**WHAT YOU HAVE TO DO:** The response should consist of every line below, unchanged.

PROVIDED RECORDS section start

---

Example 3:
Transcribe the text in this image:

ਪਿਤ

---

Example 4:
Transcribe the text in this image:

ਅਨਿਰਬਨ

PROVIDED RECORDS section end

**SOLUTION FOR THIS EXERCISE:**
---

Example 3:
Transcribe the text in this image:

ਪਿਤ

---

Example 4:
Transcribe the text in this image:

ਅਨਿਰਬਨ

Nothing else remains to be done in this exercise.